Text excerpt:
******************************
This charset is registered on the environment and I can read the correct body when fetch body parts, but can't get the correct value inside PreviewText.
I can see in the code that finally PreviewText value is read like UTF8 but what to do if there is another encoding. Is there way to customize it ?

public async Task<string> ReadLiteralAsync (CancellationToken cancellationToken)
{
	if (Stream.Mode != ImapStreamMode.Literal)
		throw new InvalidOperationException ();

	int literalLength = Stream.LiteralLength;
	var buf = ArrayPool<byte>.Shared.Rent (literalLength);

	try {
		int n, nread = 0;

		do {
			if ((n = await Stream.ReadAsync (buf, nread, literalLength - nread, cancellationToken).ConfigureAwait (false)) > 0)
				nread += n;
		} while (nread < literalLength);

		try {
			return TextEncodings.UTF8.GetString (buf, 0, nread);
		} catch {
			return TextEncodings.Latin1.GetString (buf, 0, nread);
		}
	} finally {
		ArrayPool<byte>.Shared.Return (buf);
	}
}

Platform (please complete the following information):

MailKit Version: 4.6

Exception
NO

To Reproduce
Call FetchAsync and check the result when message has charset="ks_c_5601-1987"

Expected behavior
PreviewText should have readable value

Answer 1 · 2024-05-20T19:59:57.000Z

Could you construct a sample message with such a message body for me? This way I could add it to my unit tests, debug it, and figure out a proper solution?

Thanks!

Answer 2 · 2024-05-20T20:44:34.000Z

Sure, here is the text file with message source. Please, let me know if it's what you need
korean.txt
Thanks.

Answer 3 · 2024-05-21T15:51:22.000Z

Quick question:

I started to take a look at this and there are 2 implementations for preview text.

The server supports the PREVIEW feature.
The server does not support the PREVIEW feature, so MailKit attempts to fetch a small chunk of the message body itself.

Option 2 is by far the most prevalent because very few servers actually support the PREVIEW feature. That said, based on your original bug report, it sounds like you've already done some debugging and have narrowed the bug down to the ReadLiteral method doing incorrect character conversion.

Does that mean your server supports the PREVIEW feature?

I just want to make sure I'm looking into the correct bits of code.

Answer 4 · 2024-05-21T17:59:31.000Z

Yeah, I have been trying to debug it. Server doesn't support PREVIEW feature, so I see that previewText value finally is read as a small chunk of the body and decoded inside ReadLiteralAsync as UTF8, which is incorrect since it's not UTF8. It seems like we need somehow to put here the correct encoding from the body charset

Answer 5 · 2024-05-21T18:18:23.000Z

I would have assumed that https://github.com/jstedfast/MailKit/blob/master/MailKit/Net/Imap/ImapFolderFetch.cs#L918 would have taken care of this because QueueFetchPreviewCommand sets up a FetchPreviewContext which gets the raw body data added to it via the FetchStreamAsync callback method which consumes the body content into a Stream and then calls ctx.AddAsync() which eventually makes it to FetchPreviewTextContext.Add()
******************************
Data provided:
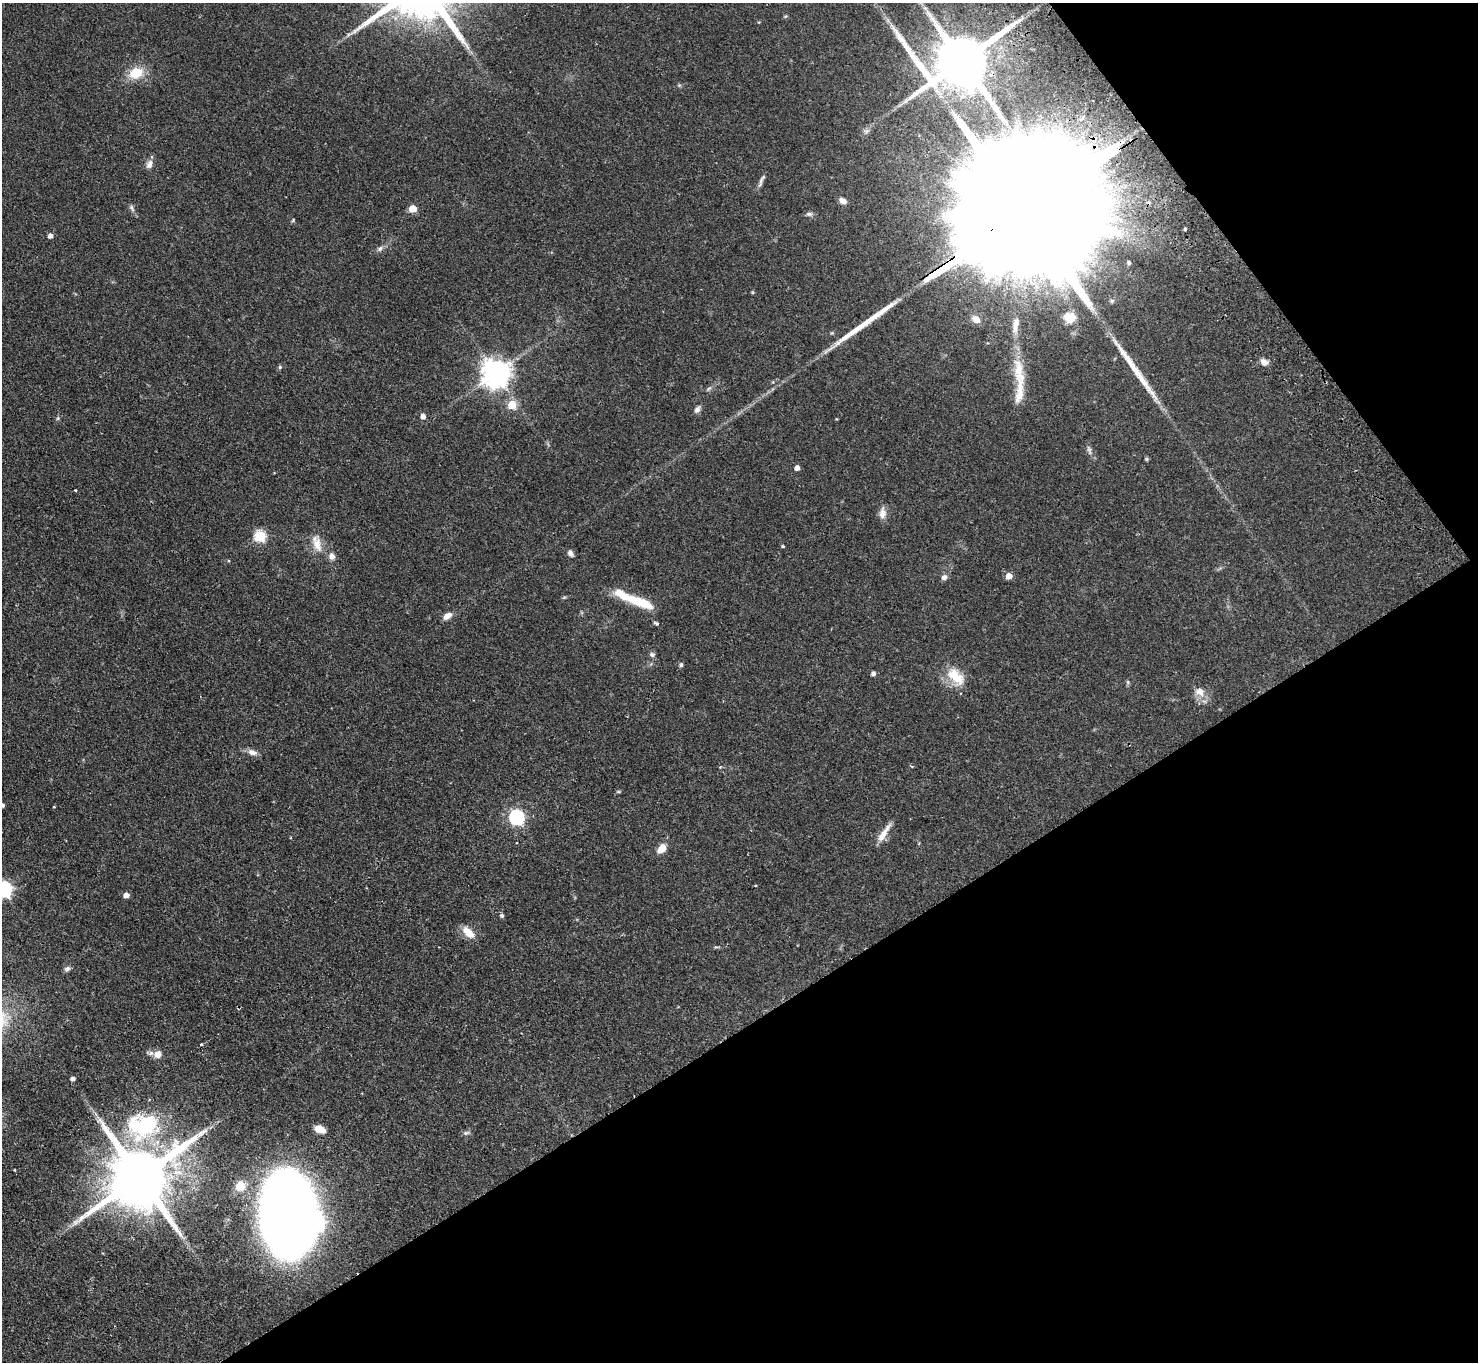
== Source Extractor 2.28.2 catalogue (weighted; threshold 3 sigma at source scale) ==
******************************
Your tasks:
A - In the MailKit preview-text thread, rewrite the paragraph that begins "Yeah, I have been trying to debug it" as a shorter bulleted list that keeps its main facts.
B - Carry on the MailKit preview-text thread from its last sentence.
The listing comes from a separate source.

Answers below:
A -
- The server does not support the PREVIEW feature.
- The preview text is therefore read from a small chunk of the message body.
- ReadLiteralAsync decodes that chunk as UTF-8, which is wrong because the body is not UTF-8.
- The correct encoding from the body's charset apparently needs to be used there.

B -
Perhaps what is happening is that there is a DecoderException for ks_c_5601-1987 (due to incomplete data that ends in the middle of a multibyte character?) which then causes fallback to iso-8859-1?

Answer 6 · 2024-05-21T18:43:35.000Z

Take a look at the above commit - it attempts to reproduce the issue in the unit tests but it works fine for me.

That said, I suspect that it's working for me because the unit test is likely missing something important but I don't know what it is.

As per my previous comment, perhaps the issue is that the unit test has a shorter message body than the message body that is causing you problems and if the message body were longer, then it might hit a charset conversion issue that results in fallback to iso-8859-1.

Do you think it would be possible for you to take a look at the above unit test that I just added use that as a template for obtaining an IMAP server response that causes this issue?

Answer 7 · 2024-05-23T14:05:50.000Z

I've scraped some Korean text off of Wikipedia to try and get a long string of text and it still works, so my thinking is that perhaps you did not register the international text encodings in your app?

Make sure at program startup, you call the following line of code:

System.Text.Encoding.RegisterProvider (System.Text.CodePagesEncodingProvider.Instance);

Answer 8 · 2024-05-23T15:27:57.000Z

Sorry, I didn't have time to try your recommendations above, I'll do it tomorrow or during the weekend

Regarding encodings - it's registered exactly as you wrote and I'm able to read body and subject in correct format when I call MailFolder.GetMessageAsync()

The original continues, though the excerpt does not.